Hmmm. I can't see anything wrong with your reasoning, and I too am puzzled by
Schneier's comment about Alice needing to send R_1 to Bob initially. I hope
someone else will give a more authoritative answer.

Your question prompted me to study the other bit commitment protocols in
_AC_ a bit more closely (pun not intended). Schneier observes that the
b.c. with hash function protocol you cited has an advantage over the b.c.
protocol with symmetric encryption he describes (v.1,pg.72). Namely, the
hashing b.c. protocol only needs one-way communication after the protocol 
negotiation. 

It seems to me that the encryption b.c. protocol he gives can easily be
modified to require only one-way communication (Alice-->Bob). The modified
protocol goes like this:

[0] Alice has a bit b, and generates a secret key K and a random string R.
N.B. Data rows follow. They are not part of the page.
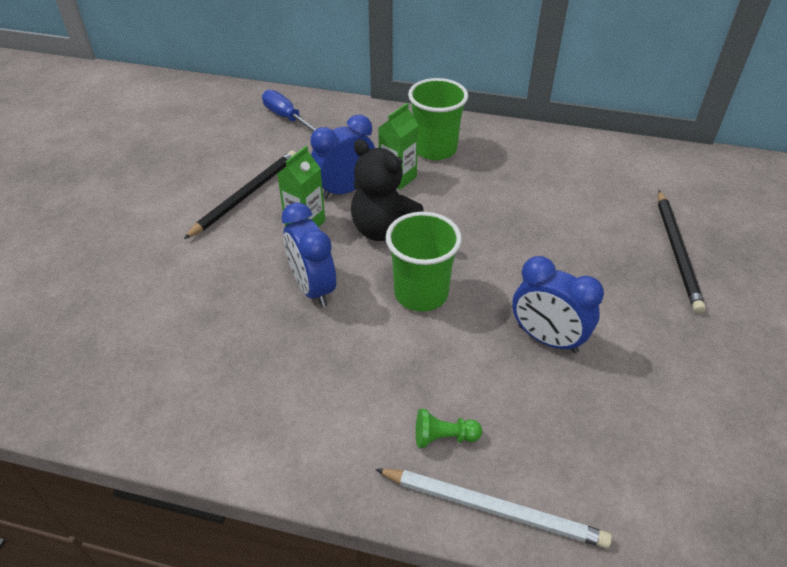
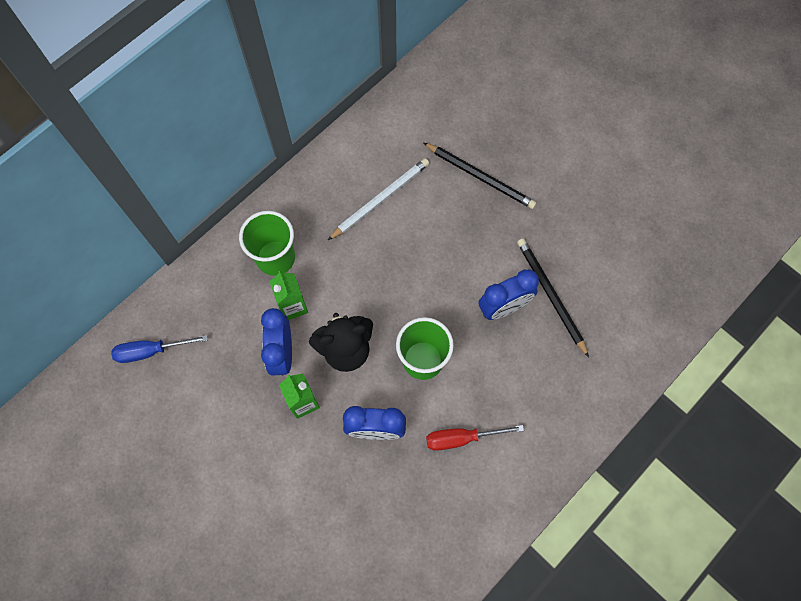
camera: 60 degrees left, 25 degrees up
(246, 195) = (239, 432): black pencil -> black pencil (550, 295)
(353, 369) = (462, 438): none -> red screwdriver
(444, 437) = (539, 412): green pawn -> none
(493, 509) = (596, 413): white pencil -> white pencil (380, 199)

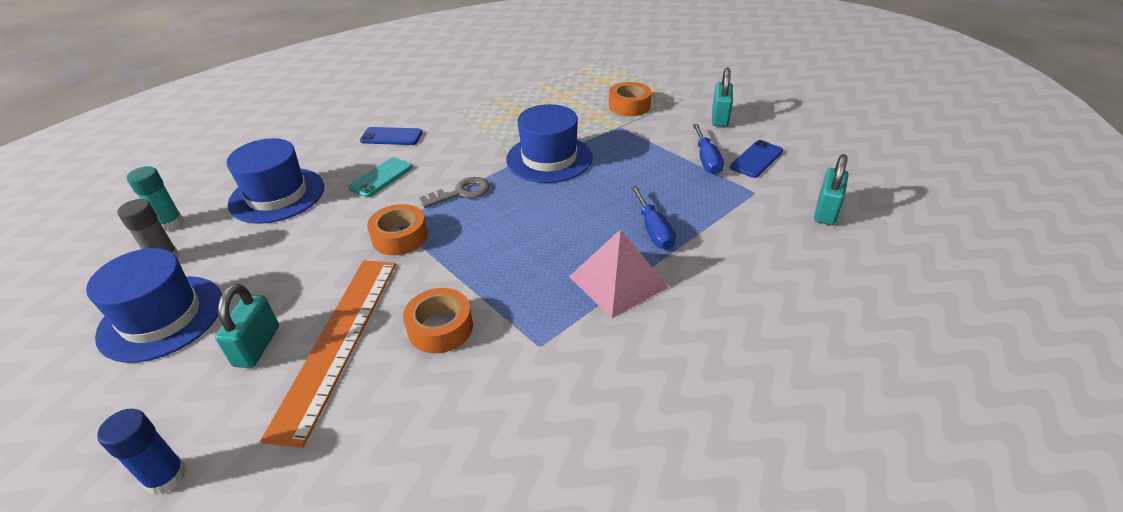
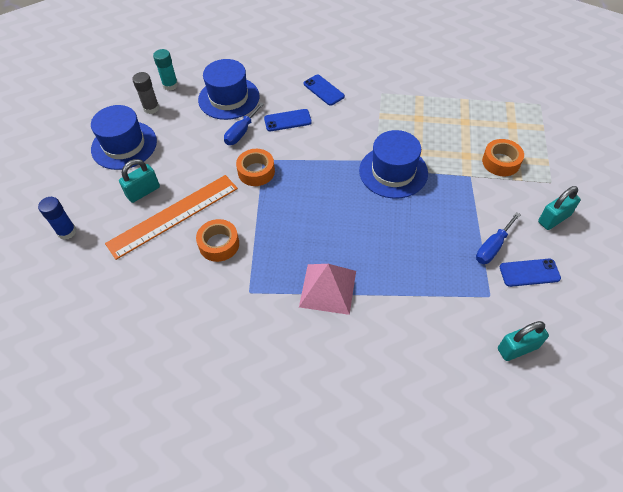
camera: 45 degrees right, 15 degrees up
(381, 177) = (287, 120): turquoise phone -> blue phone
(461, 193) = (316, 163): grey key -> none
(653, 230) = (388, 272): blue screwdriver -> blue screwdriver (241, 132)

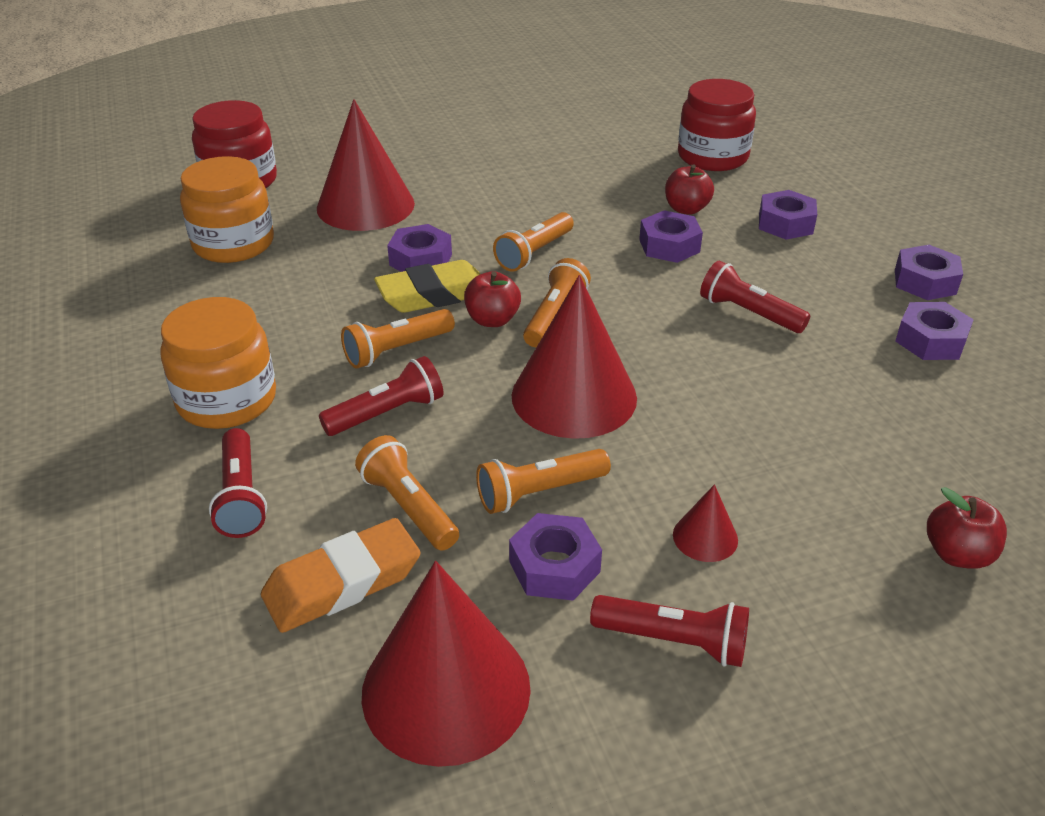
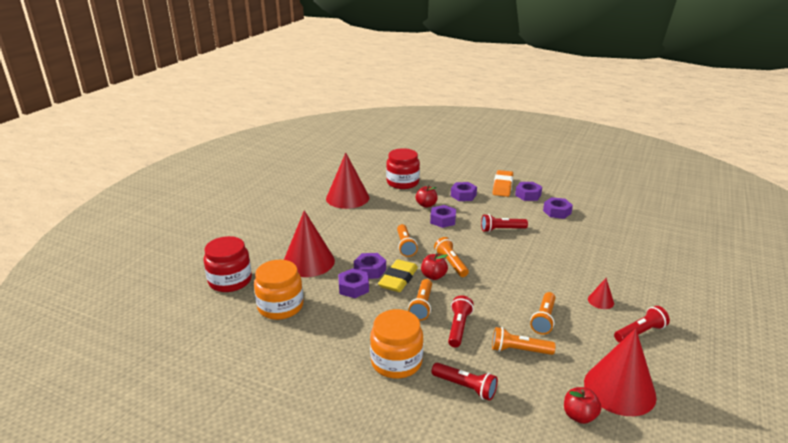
camera: 45 degrees left, 10 degrees down
(342, 583) = (543, 386): orange eraser -> orange eraser (502, 186)
(554, 566) = (584, 336): purple nut -> purple nut (353, 288)
(574, 396) = (501, 285): red cone -> red cone (347, 198)
(957, 554) = (651, 266): red apple -> red apple (579, 416)

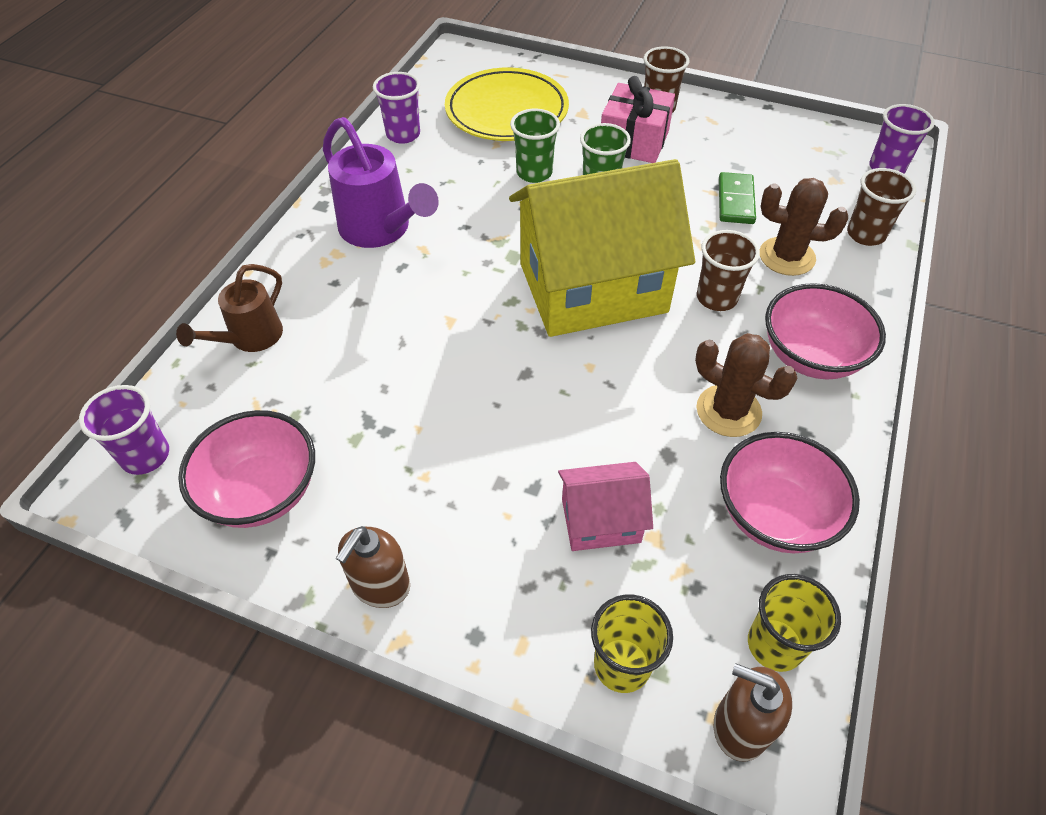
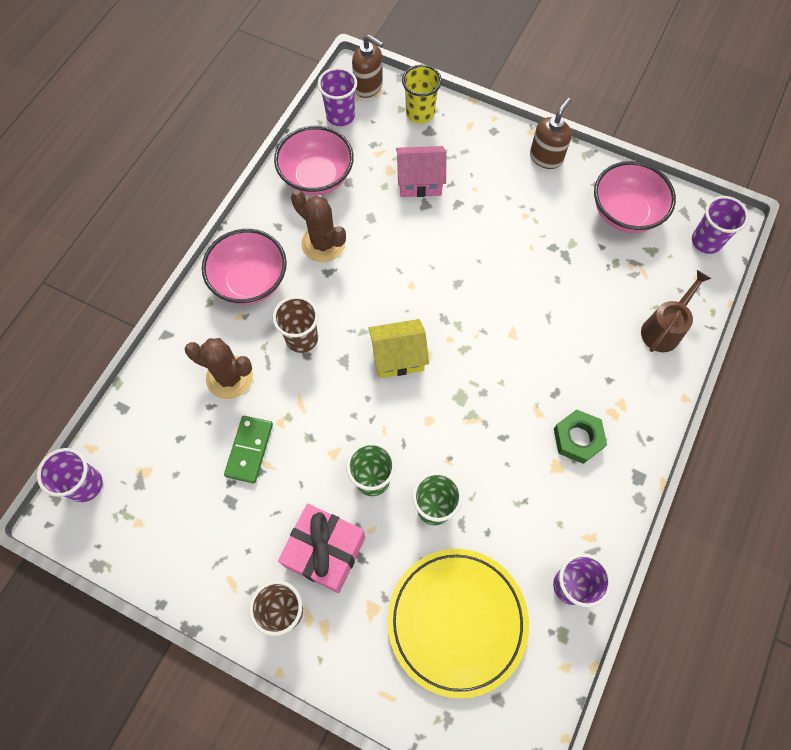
camera: 175 degrees left, 15 degrees up
(381, 230) = (578, 438): purple watering can -> green nut
(593, 288) = (398, 356): yellow house -> yellow house, size x0.46
(775, 645) = (340, 116): yellow cup -> purple cup
(865, 234) = (151, 397): brown cup -> none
[1] Alice --- E_K(R, b), R --> Bob

[2] Alice wants to reveal her committed bit.

[3] Alice --- K --> Bob

[4] Bob computes D_K(E_K(R, b)) = (R, b) and checks the value of b (or cries
    foul if R has the wrong value)

This can't possibly be a new idea, but I don't know the literature well enough
to give a reference. Of course, the other possibility is that this protocol
is broken. :}  If E is a good encryption algorithm, it should be hard for
Alice to find K_2 s.t. D_K_2(E_K(R, b)) = (R, 1-b), even though she
gets to choose R. 

Comments ?  Why might we prefer to use the encryption b.c. protocol in 
Schneier to something like the above ?

-Futplex <[email protected]>			R.I.P. Brian Jones
(apprentice cryptographer)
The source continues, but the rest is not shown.